==== Text ====

President of the United Nations General Assembly
- In office 20 September 1955 – 20 December 1955
- Preceded by: Eelco van Kleffens
- Succeeded by: Rudecindo Ortega

Minister of Justice
- In office 29 January 1925 – 1 September 1925
- President: Government Junta Arturo Alessandri
- Preceded by: José Bernales Navarro
- Succeeded by: Oscar Fenner

Minister of the Interior
- In office 1 February 1924 – 20 February 1924
- President: Arturo Alessandri
- Preceded by: Pedro Aguirre Cerda
- Succeeded by: Cornelio Saavedra Montt

Personal details
- Born: 13 October 1889 Los Ángeles, Chile
- Died: 6 May 1964 (aged 74) Santiago, Chile
- Spouse: Raquel Lyon Vial
- Children: José Maza Lyon
- Parent(s): Armando de la Maza Zoila Fernández
- Education: University of Chile (LL.B)
- Profession: Lawyer

= José Maza Fernández =

Chilean politician (1889–1964)

José Maza Fernández (13 October 1889 – 6 May 1964) was a politician, lawyer and diplomat from Chile. He served as the President of the United Nations General Assembly during its tenth session from 1954 to 1955.

He was one of the founding members of the Caja de Crédito Hipotecario, which was a predecessor of the Banco del Estado de Chile.

==Early life==
José was born to Armando de la Maza Ramos and Zoila Rosa Fernández Anguita in Los Ángeles, Chile.

He studied at the Liceo de Aplicación in Santiago and graduated as a lawyer from the University of Chile in 1913. He worked as a clerk at the Chilean War Ministry, before turning his attention towards student politics. He married Raquel Lyon Vial and they had a son, José.

==== Data shown ====

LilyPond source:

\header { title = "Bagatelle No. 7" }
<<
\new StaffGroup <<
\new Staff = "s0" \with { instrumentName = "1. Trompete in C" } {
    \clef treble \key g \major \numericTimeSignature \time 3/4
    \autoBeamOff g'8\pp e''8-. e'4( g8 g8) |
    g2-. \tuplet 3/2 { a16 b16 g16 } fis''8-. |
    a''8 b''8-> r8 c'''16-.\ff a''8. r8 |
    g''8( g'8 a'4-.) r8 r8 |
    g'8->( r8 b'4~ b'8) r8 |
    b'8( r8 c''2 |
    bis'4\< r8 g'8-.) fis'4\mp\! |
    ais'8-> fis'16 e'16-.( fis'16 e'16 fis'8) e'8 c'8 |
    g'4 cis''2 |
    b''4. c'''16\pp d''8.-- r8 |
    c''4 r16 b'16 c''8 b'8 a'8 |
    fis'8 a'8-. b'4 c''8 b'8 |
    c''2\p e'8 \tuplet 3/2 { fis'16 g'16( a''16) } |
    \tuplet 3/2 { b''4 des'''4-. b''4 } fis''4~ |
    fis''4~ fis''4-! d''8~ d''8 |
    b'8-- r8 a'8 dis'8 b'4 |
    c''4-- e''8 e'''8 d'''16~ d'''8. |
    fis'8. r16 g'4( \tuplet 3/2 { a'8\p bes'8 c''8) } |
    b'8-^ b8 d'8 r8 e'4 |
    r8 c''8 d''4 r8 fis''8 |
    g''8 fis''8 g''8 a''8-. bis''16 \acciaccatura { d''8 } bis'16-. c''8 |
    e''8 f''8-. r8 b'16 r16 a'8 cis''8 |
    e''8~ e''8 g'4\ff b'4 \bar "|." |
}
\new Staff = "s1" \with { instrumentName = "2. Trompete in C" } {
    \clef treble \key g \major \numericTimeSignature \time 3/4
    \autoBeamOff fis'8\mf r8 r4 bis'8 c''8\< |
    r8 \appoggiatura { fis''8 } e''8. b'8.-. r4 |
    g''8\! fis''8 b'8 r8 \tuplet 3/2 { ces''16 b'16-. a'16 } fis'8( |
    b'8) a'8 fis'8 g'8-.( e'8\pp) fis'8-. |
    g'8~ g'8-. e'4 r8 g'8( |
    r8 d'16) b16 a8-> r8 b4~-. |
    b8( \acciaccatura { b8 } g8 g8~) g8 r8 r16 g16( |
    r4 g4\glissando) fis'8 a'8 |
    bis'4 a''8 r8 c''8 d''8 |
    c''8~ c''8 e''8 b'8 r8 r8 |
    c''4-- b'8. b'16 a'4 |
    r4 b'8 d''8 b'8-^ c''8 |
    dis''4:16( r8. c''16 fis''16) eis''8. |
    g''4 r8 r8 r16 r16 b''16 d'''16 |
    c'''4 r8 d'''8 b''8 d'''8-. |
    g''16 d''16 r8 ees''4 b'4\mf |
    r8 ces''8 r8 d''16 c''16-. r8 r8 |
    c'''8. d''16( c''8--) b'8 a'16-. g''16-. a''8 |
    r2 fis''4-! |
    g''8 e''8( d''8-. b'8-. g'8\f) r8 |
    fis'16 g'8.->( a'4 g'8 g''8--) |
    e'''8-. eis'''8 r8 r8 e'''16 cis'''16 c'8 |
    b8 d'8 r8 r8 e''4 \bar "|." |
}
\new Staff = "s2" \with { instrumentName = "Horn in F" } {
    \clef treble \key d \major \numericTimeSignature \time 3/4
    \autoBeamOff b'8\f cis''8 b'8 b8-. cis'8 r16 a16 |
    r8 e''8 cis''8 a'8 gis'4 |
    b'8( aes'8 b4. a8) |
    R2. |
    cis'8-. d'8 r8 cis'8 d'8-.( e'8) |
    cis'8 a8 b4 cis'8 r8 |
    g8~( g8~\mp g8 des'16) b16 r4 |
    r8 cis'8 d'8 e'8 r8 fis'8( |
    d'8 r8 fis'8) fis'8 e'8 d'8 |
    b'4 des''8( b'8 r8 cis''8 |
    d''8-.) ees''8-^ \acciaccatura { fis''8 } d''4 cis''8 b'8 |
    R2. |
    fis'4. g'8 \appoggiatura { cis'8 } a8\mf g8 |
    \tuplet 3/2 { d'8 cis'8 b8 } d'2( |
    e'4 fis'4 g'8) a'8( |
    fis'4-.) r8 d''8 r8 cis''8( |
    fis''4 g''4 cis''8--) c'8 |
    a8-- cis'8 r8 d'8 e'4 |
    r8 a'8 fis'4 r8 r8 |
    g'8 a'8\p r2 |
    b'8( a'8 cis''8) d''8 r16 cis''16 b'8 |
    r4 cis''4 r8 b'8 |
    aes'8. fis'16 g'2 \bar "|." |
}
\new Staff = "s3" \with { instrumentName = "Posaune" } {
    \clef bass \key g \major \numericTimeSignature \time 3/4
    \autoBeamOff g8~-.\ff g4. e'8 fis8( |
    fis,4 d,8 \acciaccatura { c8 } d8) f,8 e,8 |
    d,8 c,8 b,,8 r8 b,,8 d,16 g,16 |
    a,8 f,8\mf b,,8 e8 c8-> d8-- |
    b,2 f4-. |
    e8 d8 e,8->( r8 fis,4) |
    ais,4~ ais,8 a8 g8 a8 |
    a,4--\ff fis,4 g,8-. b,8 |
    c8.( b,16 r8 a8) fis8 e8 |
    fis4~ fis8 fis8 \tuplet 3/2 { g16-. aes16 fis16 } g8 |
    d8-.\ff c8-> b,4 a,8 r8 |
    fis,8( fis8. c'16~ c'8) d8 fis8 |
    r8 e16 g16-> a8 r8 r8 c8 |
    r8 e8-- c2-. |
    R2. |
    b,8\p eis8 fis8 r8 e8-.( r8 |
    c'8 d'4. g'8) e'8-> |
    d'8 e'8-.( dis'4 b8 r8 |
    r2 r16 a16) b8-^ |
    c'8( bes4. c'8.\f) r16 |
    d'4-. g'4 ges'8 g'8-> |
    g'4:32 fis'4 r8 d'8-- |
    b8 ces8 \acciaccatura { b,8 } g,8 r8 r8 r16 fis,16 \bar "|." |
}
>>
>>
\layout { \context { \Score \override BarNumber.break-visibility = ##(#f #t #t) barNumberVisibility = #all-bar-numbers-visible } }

====

■ **Task 1**
Translate this sentence from the text on José Maza Fernández into Spanish: "He was one of the founding members of the Caja de Crédito Hipotecario, which was a predecessor of the Banco del Estado de Chile."
■ **Task 2**
Pick up the text on José Maza Fernández after its last sentence and write the part that comes next.

■ **Written response 1**
Fue uno de los miembros fundadores de la Caja de Crédito Hipotecario, que fue una predecesora del Banco del Estado de Chile.

■ **Written response 2**
==Political career==
He served as an important member in the Liberal Party, rising to become its president. He also served in the ministry of Arturo Alessandri as the Home minister in 1924, Minister of Justice and Public Instruction in 1925, besides also holding the position of the Minister of Foreign Affairs and Religion occasionally.

He was twice President of the Senate, in 1936 and 1937. He was also president of the Senate's Committee on Foreign Relations from 1937 until 1953. In 1949 he drafted a law which gave women political rights and was later incorporated into the Chilean Constitution.

===Diplomatic career===
He also served as the Chilean Ambassador to Uruguay, Brazil, Haiti, Panama, the Dominican Republic, and Peru at different periods of his diplomatic career. He was also Chile's delegate in the United Nations Conference on International Organization in 1945. He subsequently served as the Chilean representative at the United Nations, before becoming the President of the United Nations General Assembly in 1954. He was subsequently the Chilean Ambassador to Argentina from 1957 to 1958.